Chaque professeur des écoles se pose cette question: comment faire aimer le calcul mental aux enfants? Certains ont la solution: ouvrir leur cours par une partie du «Compte est bon». Six chiffres choisis, un nombre à atteindre et un résultat juste rapportant des points. C’est la pédagogie «Des chiffres et des lettres» , du nom du plus vieux jeu télévisuel encore diffusé. Animé par Laurent Romejko, qui a fêté le 27 décembre ses 60 ans, le programme est une institution.

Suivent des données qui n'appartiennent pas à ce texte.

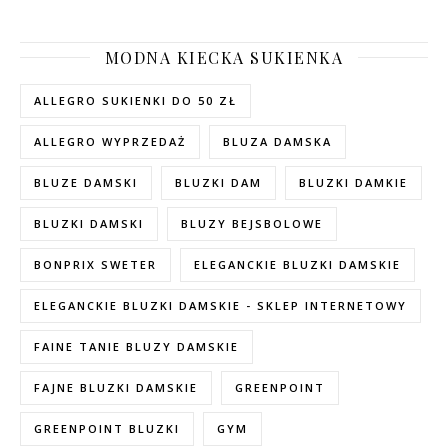
MODNA KIECKA SUKIENKA
ALLEGRO SUKIENKI DO 50 ZŁ
ALLEGRO WYPRZEDAŻ
BLUZA DAMSKA
BLUZE DAMSKI
BLUZKI DAM
BLUZKI DAMKIE
BLUZKI DAMSKI
BLUZY BEJSBOLOWE
BONPRIX SWETER
ELEGANCKIE BLUZKI DAMSKIE
ELEGANCKIE BLUZKI DAMSKIE - SKLEP INTERNETOWY
FAINE TANIE BLUZY DAMSKIE
FAJNE BLUZKI DAMSKIE
GREENPOINT
GREENPOINT BLUZKI
GYM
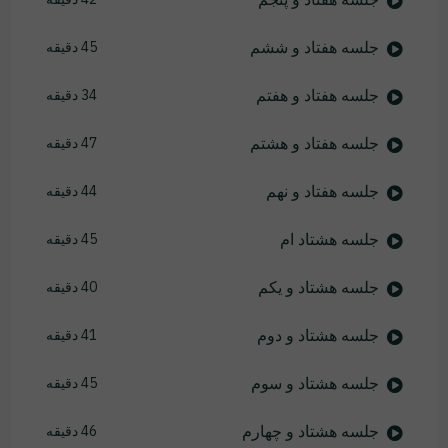
جلسه هفتاد و ششم
45 دقیقه
جلسه هفتاد و هفتم
34 دقیقه
جلسه هفتاد و هشتم
47 دقیقه
جلسه هفتاد و نهم
44 دقیقه
جلسه هشتاد ام
45 دقیقه
جلسه هشتاد و یکم
40 دقیقه
جلسه هشتاد و دوم
41 دقیقه
جلسه هشتاد و سوم
45 دقیقه
جلسه هشتاد و چهارم
46 دقیقه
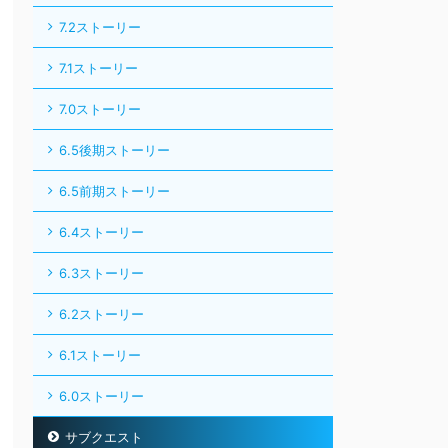
7.2ストーリー
7.1ストーリー
7.0ストーリー
6.5後期ストーリー
6.5前期ストーリー
6.4ストーリー
6.3ストーリー
6.2ストーリー
6.1ストーリー
6.0ストーリー
サブクエスト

Une institution qui souffre, soyons honnêtes, d’une mauvaise réputation: programme pour maison de retraite, somnifère médiatique et vieille télé. Par son rythme, sa permanence, son exigence et sa sobriété, «Des chiffres et des lettres» ne fait pas rêver la ménagère de moins de 50 ans. Mais elle rappelle la télévision d’avant quand l’ORTF – l’émission a été créée par Armand Jammot en 1965 – se donnait comme mission de cultiver et instruire les téléspectateurs. Au départ, les candidats ne jouaient qu’avec les lettres : ils devaient trouver «le mot le plus long». Puis, en 1972 vient le calcul mental. «C’était le matériel culturel de base, avouait à la télévision le créateur du jeu. L’alphabet et le vocabulaire et les signes et symboles de l’arithmétique.» Armand Jammot se disait «vraiment fier de cette bonne idée». À raison.

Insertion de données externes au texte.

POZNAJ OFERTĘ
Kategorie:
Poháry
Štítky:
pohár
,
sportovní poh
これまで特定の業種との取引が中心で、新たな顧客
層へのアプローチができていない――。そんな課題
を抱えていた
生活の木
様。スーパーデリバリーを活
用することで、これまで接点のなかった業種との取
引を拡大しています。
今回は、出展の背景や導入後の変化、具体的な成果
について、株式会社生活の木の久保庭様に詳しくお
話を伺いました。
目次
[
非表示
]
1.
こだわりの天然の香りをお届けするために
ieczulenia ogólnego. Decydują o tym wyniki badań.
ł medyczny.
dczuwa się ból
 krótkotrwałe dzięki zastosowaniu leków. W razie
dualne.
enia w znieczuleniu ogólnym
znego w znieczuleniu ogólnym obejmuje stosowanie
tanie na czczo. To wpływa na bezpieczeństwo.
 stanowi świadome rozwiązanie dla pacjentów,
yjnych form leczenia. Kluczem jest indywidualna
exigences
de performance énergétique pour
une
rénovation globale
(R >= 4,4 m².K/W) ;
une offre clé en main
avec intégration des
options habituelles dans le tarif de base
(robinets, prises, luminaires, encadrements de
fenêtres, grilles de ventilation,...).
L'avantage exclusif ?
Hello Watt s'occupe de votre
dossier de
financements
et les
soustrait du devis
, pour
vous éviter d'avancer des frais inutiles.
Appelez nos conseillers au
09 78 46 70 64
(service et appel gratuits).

Côté animation, la sobriété est de rigueur: les vedettes sont les candidats et les «énigmes», pas le présentateur. Christine Fabréga, Patrice Laffont , Laurent Cabrol , Max Meynier et donc Laurent Romejko depuis 1992. Les juges-arbitres ressemblent à des profs très IIIe République, la blouse en moins. Bertrand Renard, un ancien candidat, valide les mots, Arielle Boulin-Prat, s’occupe des lettres. L’énumération des lettres vire au ping-pong : consonne, voyelle, consonne, voyelle, voyelle, consonne. Le jeu diffusé d’abord sur Antenne 2 devient vite un phénomène: le programme est très suivi, des clubs se montent dans toute la France où émergeront les candidats les plus brillants, un jeu de société est commercialisé, des professeurs utilisent le concept comme outil pédagogique.
Sauf que la télévision a changé. Avec l’avènement de la télévision privée et des programmes plus dynamiques voire plus hystériques (plus de public, plus de lumière, plus de musique, plus de gains), «Des chiffres et des lettres», et son ambiance bibliothèque, apparaît comme anachronique. En 2006, l’émission est transférée sur France 3. Symbole de l’époque, en 2022, la décision d’écarter Bertrand Renard et Arielle Boulin-Prat crée un psychodrame et un «bad buzz».
L’émission, devenue hebdomadaire, aux audiences devenues presque confidentielles (entre 600 et 700 000 téléspectateurs), connaît un regain de popularité médiatique, mais ne répond plus aux standards de l’époque. Son compte est bon. Le patron des programmes de France 2 a annoncé la suppression de l’émission à la fin de la saison : «La programmation de Des chiffres et des lettres le week-end n’a pas été couronnée de succès et l’émission va s’arrêter», a annoncé Stéphane Sitbon-Gomez dansLa Tribune Dimanche. «Une décision difficile.» Mais, malgré tout, les quelques notes de musique du générique nous ramènent aux mercredis après midi chez les grands-parents ou en cours d’école primaire. C’est cela qu’on appelle un jeu culte.